- _TASK SET_
1 - Update the mirroring thread from "IIUC the mirroring" through "that to client.", inclusive, replacing "pkgstore" with "package store".
2 - In the mirroring thread, why is streaming repodata.json called almost always a bad idea?

- _TEXT SEGMENT_
_ _ _ _ _ _ _
Questions about mirroring + caching #504

jonashaag · 2022-03-15T11:55:19Z

IIUC the mirroring code correctly, downloading and caching works as follows (assuming you're using a GCP backend):

If file not in pkgstore, download from upstream (eg. conda-forge) and place in pkgstore (eg. GCS).
Send pre-signed redirect URL to client.

Special case repodata.json:

Invalidate the placement in pkgstore after some time.
Try to read repodata.json.gz from pkgstore and stream that to client.
If no .gz exists, stream repodata.json from pkgstore to client.
Never use redirects, always stream from Quetz instance.

Questions:

Where are the repodata.json.gz files coming from?
Why don't we use redirects from repodata.json{,.gz}?
Does it make sense to implement another Quetz-local cache for some packages? Eg., for very small and/or highly-frequented packages it could be quicker to stream them directly from the Quetz instance.

The text was updated successfully, but these errors were encountered:

wolfv · 2022-03-15T12:10:18Z

There are two mirroring modes: full mirror and proxy.

In the proxy mode, we forward to the repodata.json from upstream but download the requested packages and cache them on the server.

quetz/quetz/main.py

Lines 1639 to 1648 in 0c91da2

    
           if channel.mirror_channel_url and channel.mirror_mode == "proxy": 
        
               repository = RemoteRepository(channel.mirror_channel_url, session) 
        
               if not pkgstore.file_exists(channel.name, path): 
        
                   download_remote_file(repository, pkgstore, channel.name, path) 
        
               elif path.endswith(".json"): 
        
                   # repodata.json and current_repodata.json are cached locally 
        
                   # for channel.ttl seconds 
        
                   _, fmtime, _ = pkgstore.get_filemetadata(channel.name, path) 
        
                   if time.time() - fmtime >= channel.ttl: 
        
                       download_remote_file(repository, pkgstore, channel.name, path)

Streaming repodata.json is almost always a bad idea, it's much bigger than the gzip compressed one.
We pre-compute the .gz file but you can also configure nginx to do it on the fly.
_ _ _ _ _ _ _
- _RECORD SET_
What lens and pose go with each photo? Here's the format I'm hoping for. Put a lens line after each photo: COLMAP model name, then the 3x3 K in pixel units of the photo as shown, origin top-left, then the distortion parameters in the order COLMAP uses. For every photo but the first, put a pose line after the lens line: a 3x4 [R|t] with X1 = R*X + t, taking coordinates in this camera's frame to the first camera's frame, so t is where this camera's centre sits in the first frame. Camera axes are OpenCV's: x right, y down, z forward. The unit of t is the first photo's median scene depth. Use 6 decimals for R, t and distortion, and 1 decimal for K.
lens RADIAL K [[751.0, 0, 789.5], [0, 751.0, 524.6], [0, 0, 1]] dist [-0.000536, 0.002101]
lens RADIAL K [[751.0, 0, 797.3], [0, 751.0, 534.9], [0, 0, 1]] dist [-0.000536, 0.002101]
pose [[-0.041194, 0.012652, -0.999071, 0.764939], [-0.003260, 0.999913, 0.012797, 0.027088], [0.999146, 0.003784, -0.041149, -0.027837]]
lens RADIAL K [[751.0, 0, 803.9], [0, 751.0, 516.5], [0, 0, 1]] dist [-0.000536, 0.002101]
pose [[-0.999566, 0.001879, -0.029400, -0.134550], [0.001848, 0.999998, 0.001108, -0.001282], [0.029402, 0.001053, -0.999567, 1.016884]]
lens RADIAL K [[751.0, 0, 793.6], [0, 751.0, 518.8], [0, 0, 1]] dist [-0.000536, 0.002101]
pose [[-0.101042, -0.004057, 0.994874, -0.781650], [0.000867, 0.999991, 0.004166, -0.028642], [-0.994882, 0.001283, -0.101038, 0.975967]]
_ _ _ _ _ _ _
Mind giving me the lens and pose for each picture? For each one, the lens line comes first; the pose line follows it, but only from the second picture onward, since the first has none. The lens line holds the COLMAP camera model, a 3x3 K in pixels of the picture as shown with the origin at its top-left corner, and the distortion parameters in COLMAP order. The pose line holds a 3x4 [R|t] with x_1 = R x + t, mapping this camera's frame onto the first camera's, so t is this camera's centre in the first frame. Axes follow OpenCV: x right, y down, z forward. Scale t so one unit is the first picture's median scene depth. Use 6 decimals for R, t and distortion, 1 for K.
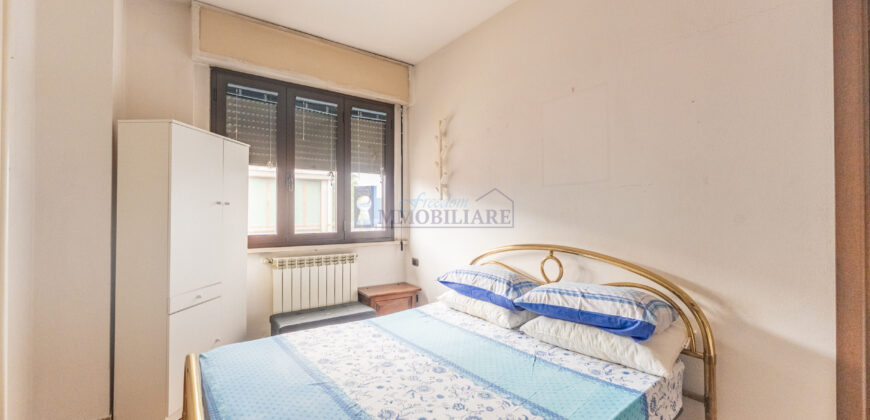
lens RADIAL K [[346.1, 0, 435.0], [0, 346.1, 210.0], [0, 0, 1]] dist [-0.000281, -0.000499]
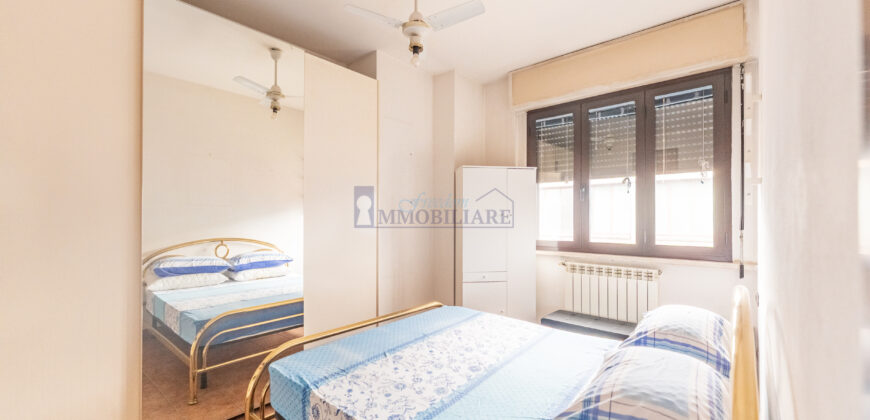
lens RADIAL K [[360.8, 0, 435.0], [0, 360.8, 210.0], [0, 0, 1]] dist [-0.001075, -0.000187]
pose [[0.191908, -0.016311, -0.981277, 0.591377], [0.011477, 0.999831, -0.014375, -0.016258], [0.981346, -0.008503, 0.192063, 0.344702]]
_ _ _ _ _ _ _
- _SOLVED TASKS_
1 -
IIUC the mirroring code correctly, downloading and caching works as follows (assuming you're using a GCP backend):

If file not in package store, download from upstream (eg. conda-forge) and place in package store (eg. GCS).
Send pre-signed redirect URL to client.

Special case repodata.json:

Invalidate the placement in package store after some time.
Try to read repodata.json.gz from package store and stream that to client.

2 - The uncompressed repodata.json is much bigger than the gzip-compressed version. The compressed .gz file is pre-computed, and nginx can also be configured to compress it on the fly.